Back then I was working for a known Belgian insurance company. I received a diskette with a program to evaluate whether it could be useful for the company. It presented a questionnaire which was to determine if you belonged to the risk group of contracting HIV / AIDS. So I started using the diskette on my work computer.
Strange things started to happen
The next day the problems started to appear. I started my PC and found that it didn't do anything. All I got was a message on my screen which stated that I had to send money to a PO Box in Panama. This message was also printed out on my matrix printer. I restarted the PC several times, because just as today, rebooting often fixes things. Still, the same message kept being displayed. So a reboot obviously didn't work this time. I thought that there had to be a bug in the program. I decided to start from a system diskette and saw that the path was changed and directories were encrypted. The program modified files on the victim's hard-drive and when the machine had been rebooted a couple of times, the malware locked the computer. It then presented a message requesting payment for "leasing" the software: you could even read this in the EULA. But seriously, who reads those?
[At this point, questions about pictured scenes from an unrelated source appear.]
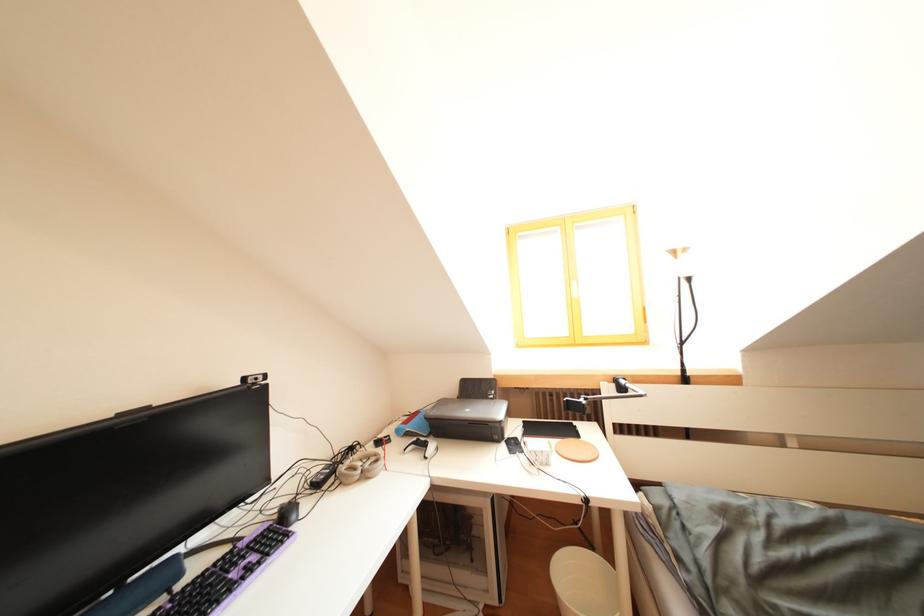
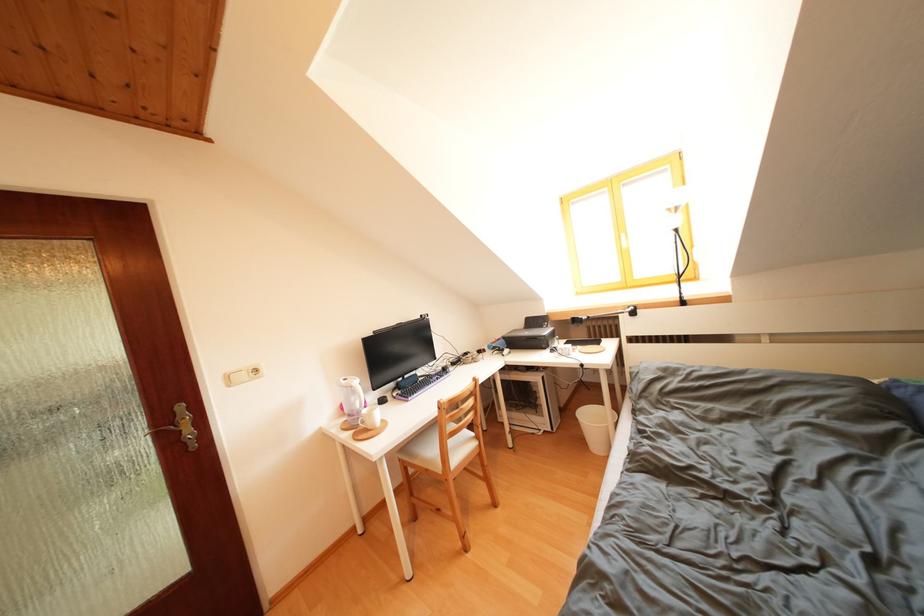
What movement of the cameraman would produce the second image?

The cameraman walked toward right, backward.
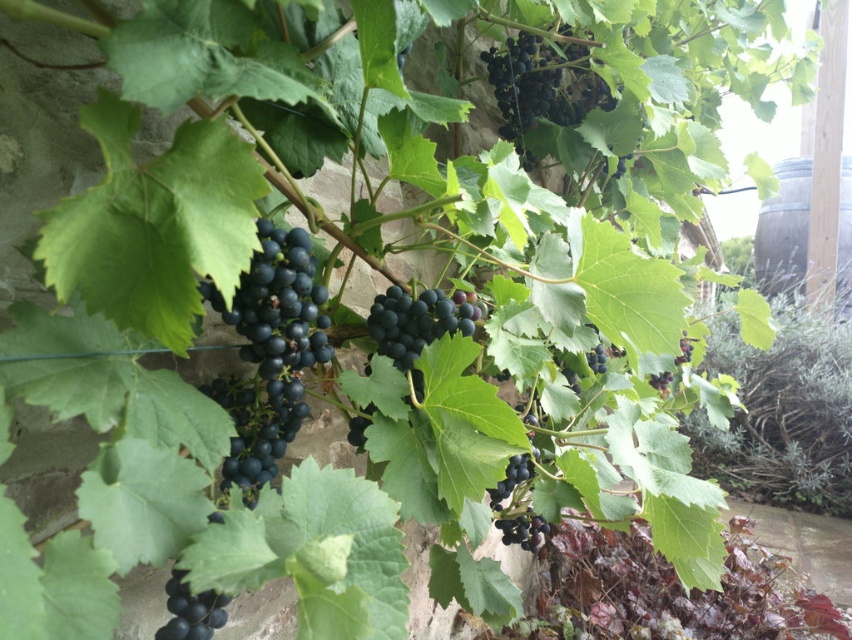
Question: Does dark purple grapes at upper center appear on the left side of shiny dark blue grapes at center?

Choices:
 (A) no
 (B) yes

Answer: (A)

Question: Which point appears farthest from the camera in this image?

Choices:
 (A) (519, 134)
 (B) (455, 307)
 (C) (274, 312)
 (D) (684, 342)

Answer: (D)

Question: Considering the real-world distances, which object is farthest from the shiny dark purple grapes at center?

Choices:
 (A) shiny dark purple grapes at center-right
 (B) dark purple grapes at center
 (C) black matte grapes at lower left

Answer: (C)

Question: Can you confirm if black matte grapes at lower left is positioned to the right of shiny dark purple grapes at center-right?

Choices:
 (A) no
 (B) yes

Answer: (A)

Question: Does dark purple grapes at upper center appear on the right side of shiny dark blue grapes at center?

Choices:
 (A) no
 (B) yes

Answer: (B)

Question: Considering the real-world distances, which object is farthest from the dark purple grapes at upper center?

Choices:
 (A) shiny dark purple grapes at center-right
 (B) shiny dark blue grapes at center

Answer: (B)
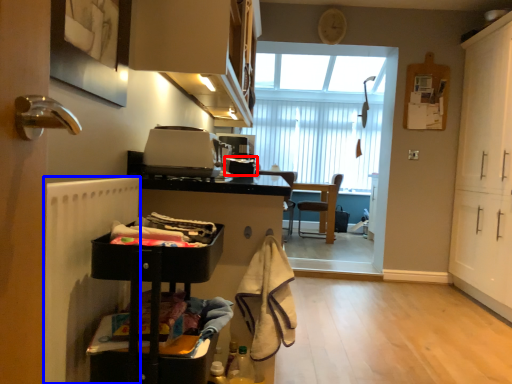
Question: Which object appears farthest to the camera in this image, appliance (highlighted by a red box) or radiator (highlighted by a blue box)?

Choices:
 (A) appliance
 (B) radiator

Answer: (A)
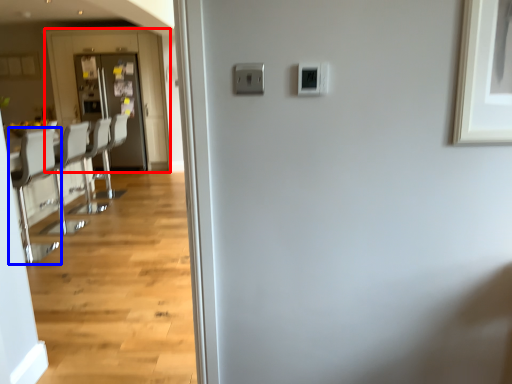
Question: Which object is closer to the camera taking this photo, screen door (highlighted by a red box) or chair (highlighted by a blue box)?

Choices:
 (A) screen door
 (B) chair

Answer: (B)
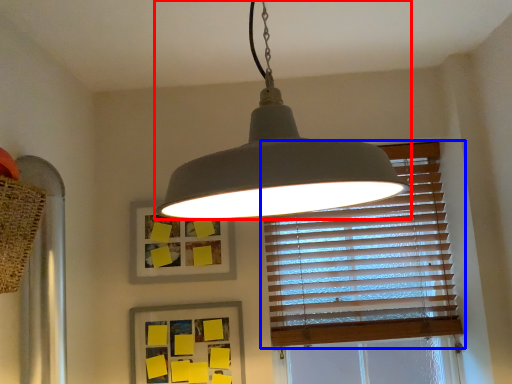
Question: Which point is closer to the camera, lamp (highlighted by a red box) or window blind (highlighted by a blue box)?

Choices:
 (A) lamp
 (B) window blind

Answer: (A)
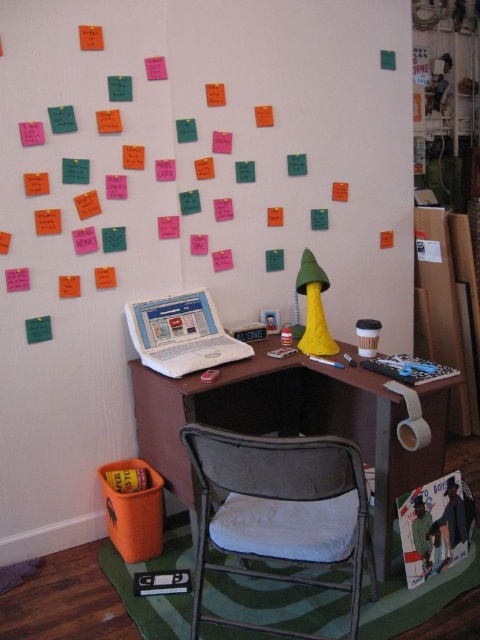
You are a person who is 6 feet tall and wants to sit at the desk. The metallic gray folding chair at center is the only chair available. Can you comfortably reach the white plastic laptop at center while sitting on the chair?

The distance between the metallic gray folding chair at center and the white plastic laptop at center is 22.52 inches, which is a standard desk distance. Since you are 6 feet tall, you can comfortably reach the white plastic laptop at center while sitting on the chair.

You are sitting in the workspace and want to move the metallic gray folding chair at center closer to the brown wood computer desk at center. Which object will be closer to you after moving the chair?

After moving the metallic gray folding chair at center closer to the brown wood computer desk at center, the metallic gray folding chair at center will now be closer to you since it was originally further away and you moved it forward.

You are organizing your workspace and need to move the white plastic laptop at center to the right side of the brown wood computer desk at center. Based on their current positions, is the laptop currently positioned to the left or right of the desk?

The brown wood computer desk at center is located below the white plastic laptop at center, so the laptop is positioned above the desk. Therefore, the laptop is not to the left or right of the desk but above it, so you cannot move it to the right side of the desk as it is already above the desk.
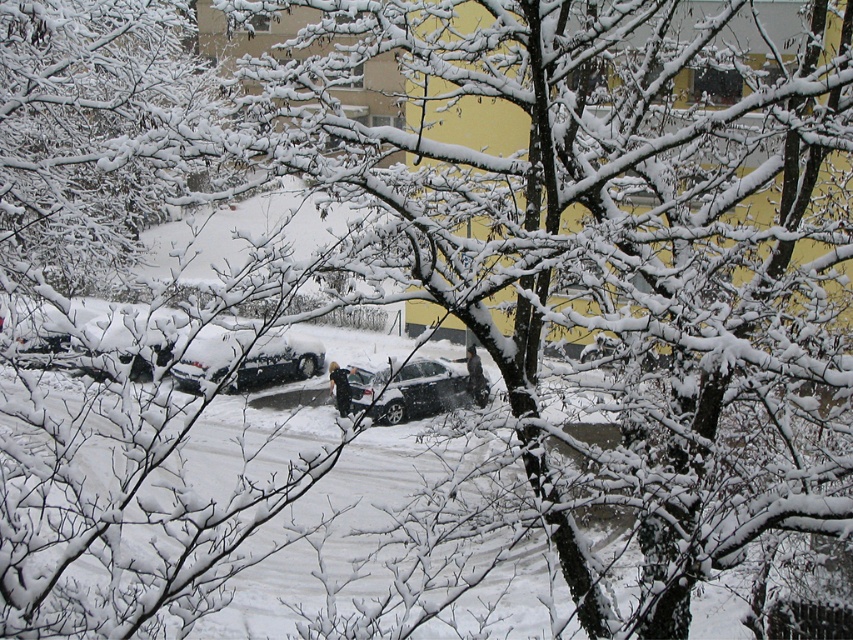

So apart from fixing things by rebooting, not reading EULAs was something people already did some 30 years ago. The good news was that I was able to bypass the problem after analyzing what was happened. You could restore everything fairly easy if you did know the extension and filename encryption tables.
Making the news
When I was watching the television news headlines in the evening it seems I wasn’t the only one who received the diskette: the disk was send to subscribers of PC Business World magazine. Over 10.000 diskettes were distributed over the world and several companies were losing a lot of money as backups seems to be more or less non-existent those days. The disk was called the AIDS information diskette.
The thing that started it all
At the time, I didn’t realize that the AIDS diskette was the first ransomware. I also underestimated the impact it would have on my personal life and later career. However, I decided to keep the diskette as a reminder and the cornerstone of a nice anecdote. I held on to it for all those years and kept it well protected. Years ago I even put it up on the wall of my living room.
"Who done it?"
Investigators later identified Dr. Joseph Popp, a Harvard trained biologist, as being behind the AIDS campaign. Unfortunately Dr. Popp gave cybercriminals a lot of bad ideas. Fortunately, though, we had to wait until 2005 and 2006 to see the next examples or ransomware such as GpCode or Krotten, Reveton (Police Trojan) in 2012 and Cryptolocker in 2013, followed by a whole slew of new ransomware in the recent months.